WHAT NEEDS TO BE DONE | Exactly the lines from the one with "Whole-slide image, haematoxylin" through the final line of the entries, and nothing else, should appear in the answer; no pictures go in it.

[Dataset records]

■ ■ ■ ■ ■

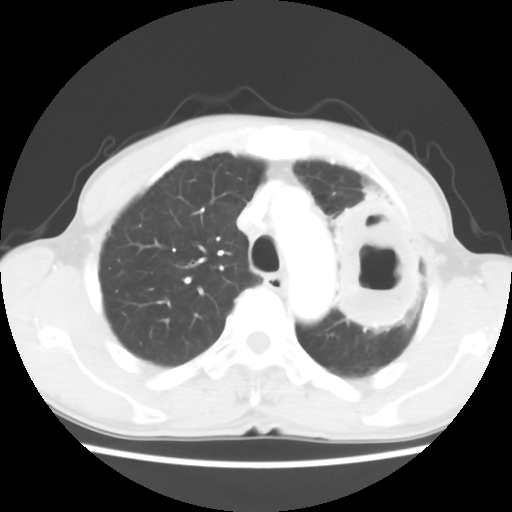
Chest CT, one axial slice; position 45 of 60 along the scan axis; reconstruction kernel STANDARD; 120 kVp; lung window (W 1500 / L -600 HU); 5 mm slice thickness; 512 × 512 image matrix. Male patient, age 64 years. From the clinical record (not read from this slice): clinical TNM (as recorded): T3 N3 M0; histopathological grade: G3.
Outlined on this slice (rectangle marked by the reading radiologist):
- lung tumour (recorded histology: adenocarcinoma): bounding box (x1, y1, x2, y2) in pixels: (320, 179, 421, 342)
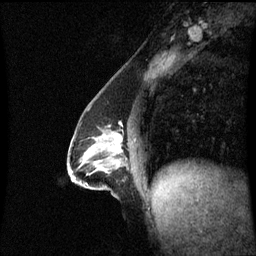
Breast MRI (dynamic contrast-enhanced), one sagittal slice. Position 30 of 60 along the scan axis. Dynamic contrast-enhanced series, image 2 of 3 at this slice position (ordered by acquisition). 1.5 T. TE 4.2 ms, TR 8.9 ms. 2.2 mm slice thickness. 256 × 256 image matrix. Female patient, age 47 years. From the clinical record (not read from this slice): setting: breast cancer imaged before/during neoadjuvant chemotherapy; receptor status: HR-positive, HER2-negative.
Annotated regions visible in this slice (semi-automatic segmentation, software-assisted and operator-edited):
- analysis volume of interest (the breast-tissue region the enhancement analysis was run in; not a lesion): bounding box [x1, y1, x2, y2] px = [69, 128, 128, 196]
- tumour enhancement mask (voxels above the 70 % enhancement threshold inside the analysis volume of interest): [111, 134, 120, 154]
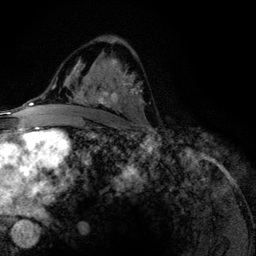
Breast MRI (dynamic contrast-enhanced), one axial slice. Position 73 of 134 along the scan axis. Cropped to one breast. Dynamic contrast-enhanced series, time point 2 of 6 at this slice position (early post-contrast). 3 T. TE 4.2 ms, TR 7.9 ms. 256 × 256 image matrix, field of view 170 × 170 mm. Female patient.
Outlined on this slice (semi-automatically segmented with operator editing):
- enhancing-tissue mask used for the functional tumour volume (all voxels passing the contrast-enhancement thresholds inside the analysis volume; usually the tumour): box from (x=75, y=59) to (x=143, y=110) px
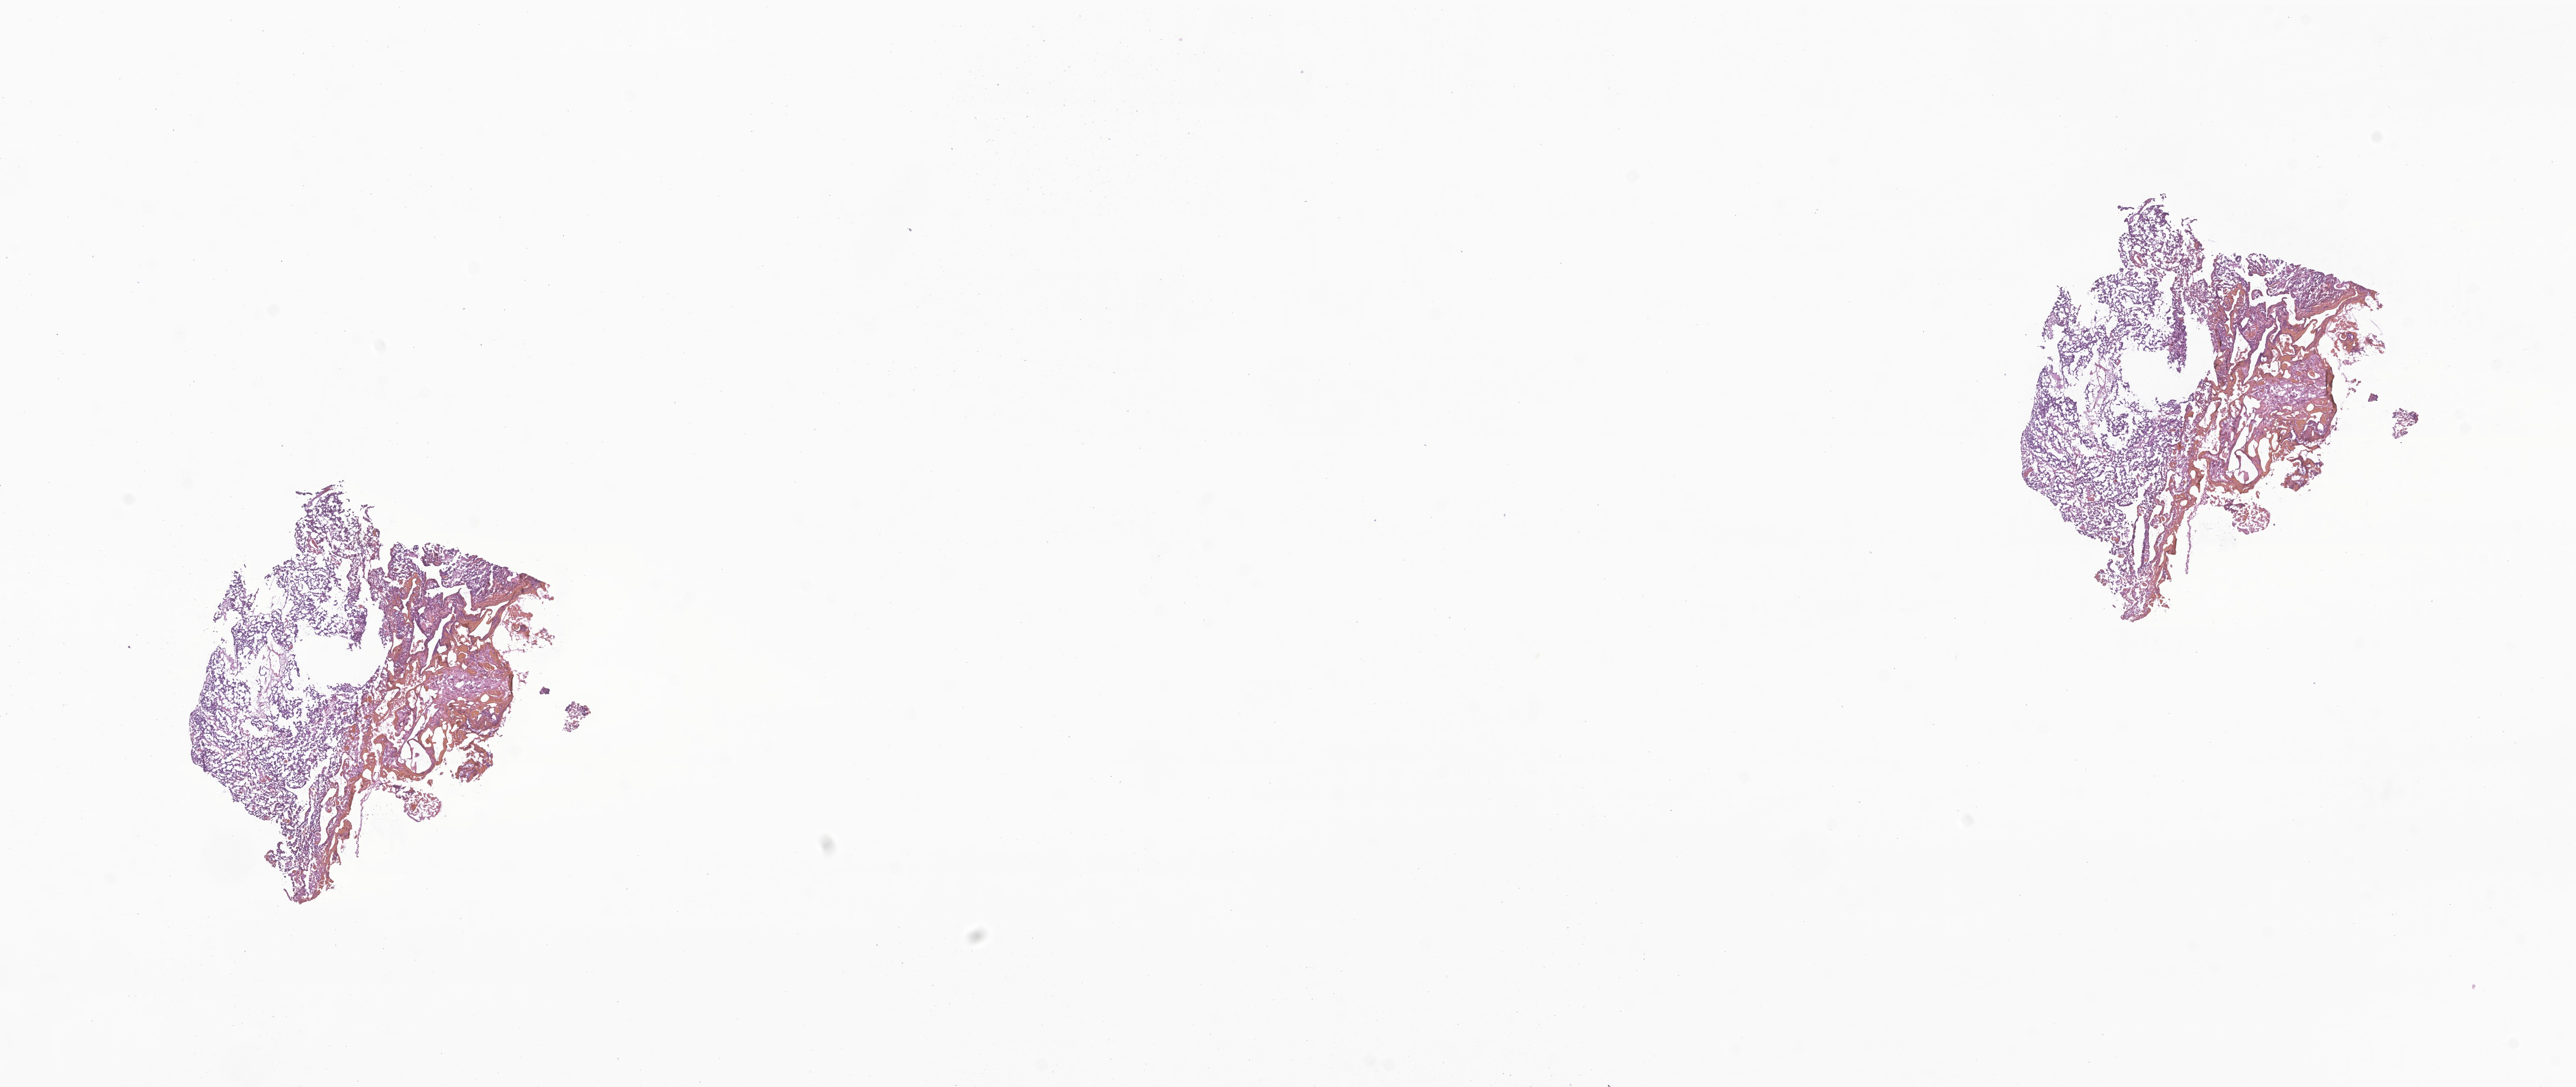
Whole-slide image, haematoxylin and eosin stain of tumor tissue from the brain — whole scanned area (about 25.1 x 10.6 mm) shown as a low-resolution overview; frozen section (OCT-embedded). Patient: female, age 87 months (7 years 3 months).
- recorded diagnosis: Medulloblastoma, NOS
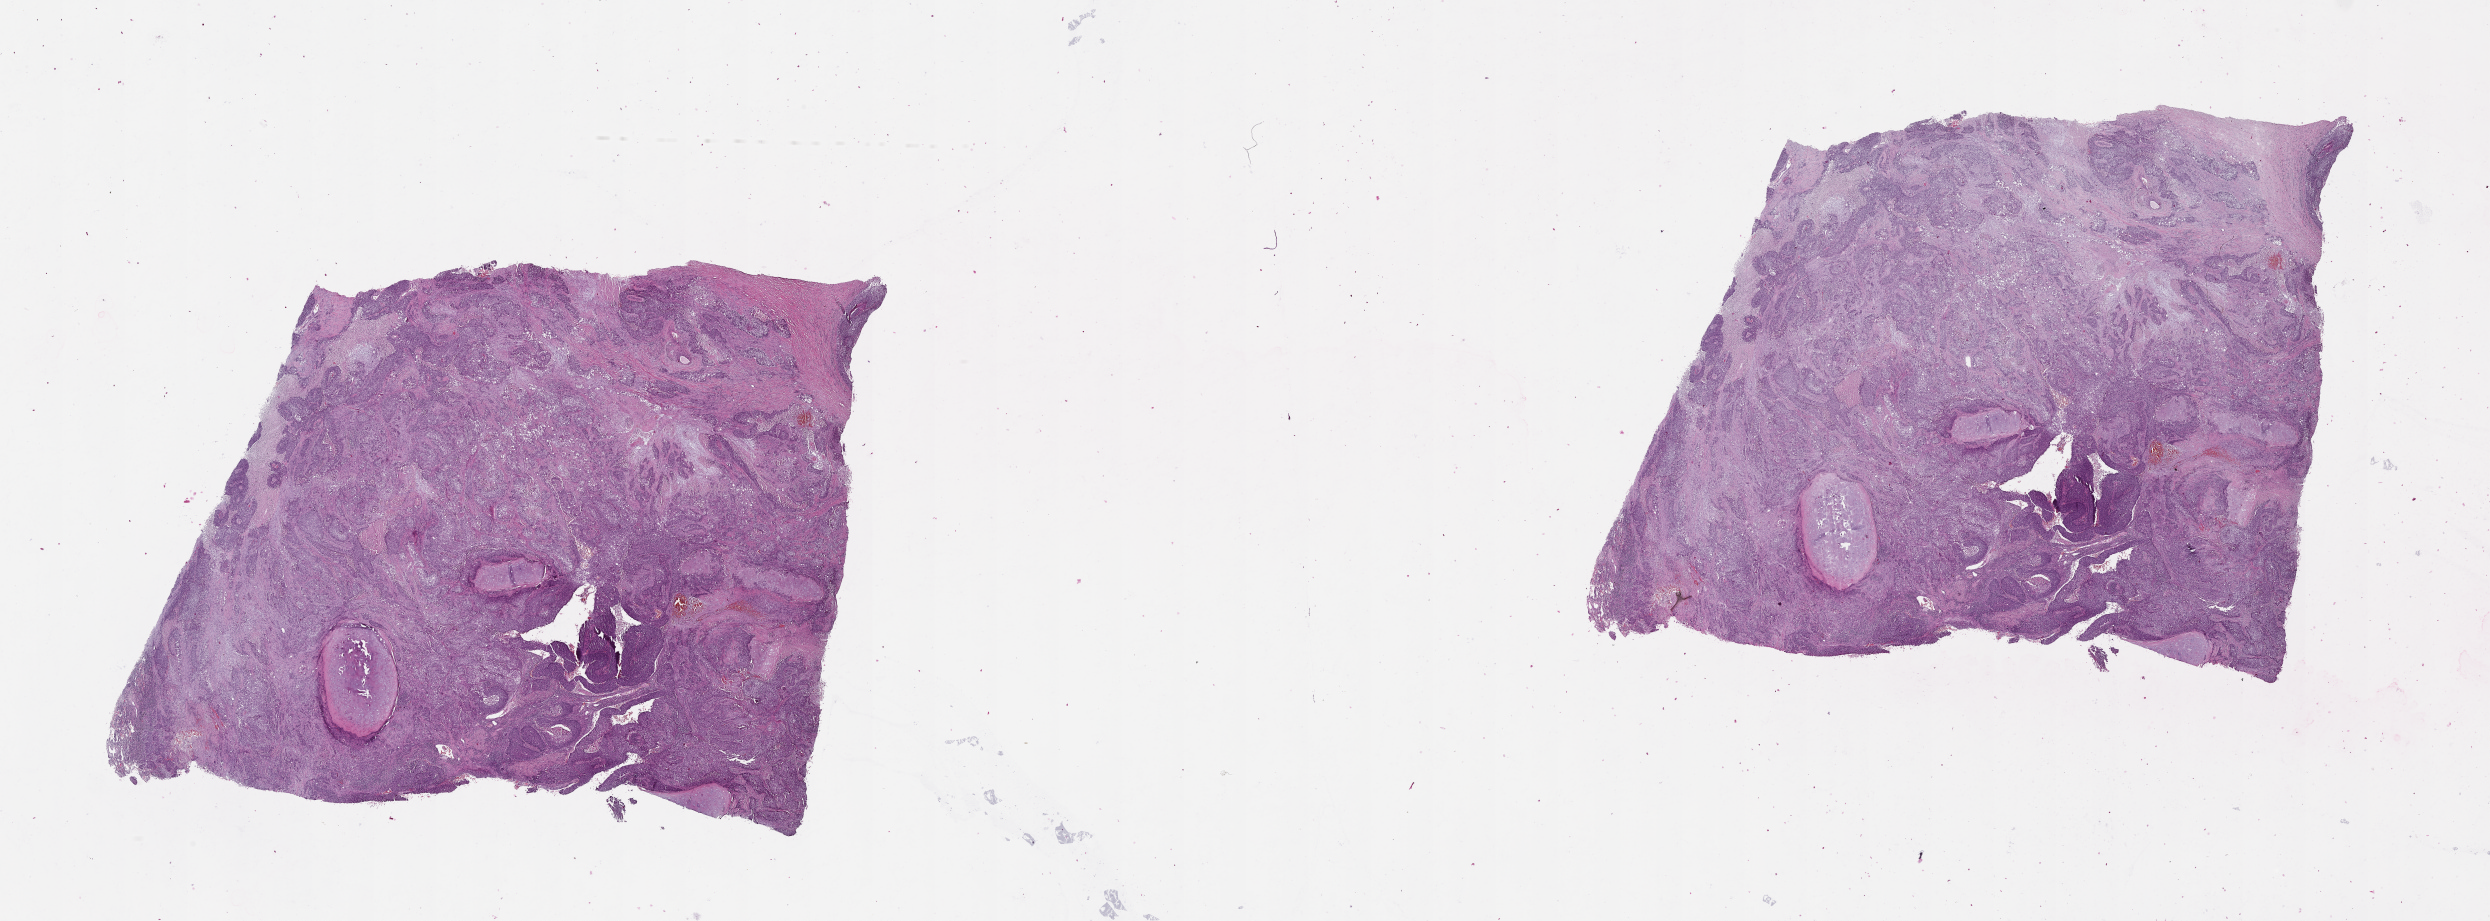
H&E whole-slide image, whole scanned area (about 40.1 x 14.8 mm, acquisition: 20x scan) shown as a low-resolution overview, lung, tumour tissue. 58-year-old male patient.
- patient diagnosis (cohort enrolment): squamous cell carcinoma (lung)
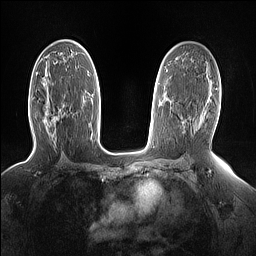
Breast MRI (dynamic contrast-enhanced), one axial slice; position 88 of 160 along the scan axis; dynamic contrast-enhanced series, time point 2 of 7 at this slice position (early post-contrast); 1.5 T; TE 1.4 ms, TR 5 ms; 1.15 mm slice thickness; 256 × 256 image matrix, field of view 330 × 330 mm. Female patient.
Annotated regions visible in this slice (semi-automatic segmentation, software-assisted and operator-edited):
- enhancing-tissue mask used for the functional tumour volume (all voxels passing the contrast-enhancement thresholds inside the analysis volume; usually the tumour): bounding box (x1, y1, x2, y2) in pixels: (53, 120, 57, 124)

■ ■ ■ ■ ■

RESPONSE TO THE EXERCISE |
Whole-slide image, haematoxylin and eosin stain of tumor tissue from the brain — whole scanned area (about 25.1 x 10.6 mm) shown as a low-resolution overview; frozen section (OCT-embedded). Patient: female, age 87 months (7 years 3 months).
- recorded diagnosis: Medulloblastoma, NOS
H&E whole-slide image, whole scanned area (about 40.1 x 14.8 mm, acquisition: 20x scan) shown as a low-resolution overview, lung, tumour tissue. 58-year-old male patient.
- patient diagnosis (cohort enrolment): squamous cell carcinoma (lung)
Breast MRI (dynamic contrast-enhanced), one axial slice; position 88 of 160 along the scan axis; dynamic contrast-enhanced series, time point 2 of 7 at this slice position (early post-contrast); 1.5 T; TE 1.4 ms, TR 5 ms; 1.15 mm slice thickness; 256 × 256 image matrix, field of view 330 × 330 mm. Female patient.
Annotated regions visible in this slice (semi-automatic segmentation, software-assisted and operator-edited):
- enhancing-tissue mask used for the functional tumour volume (all voxels passing the contrast-enhancement thresholds inside the analysis volume; usually the tumour): bounding box (x1, y1, x2, y2) in pixels: (53, 120, 57, 124)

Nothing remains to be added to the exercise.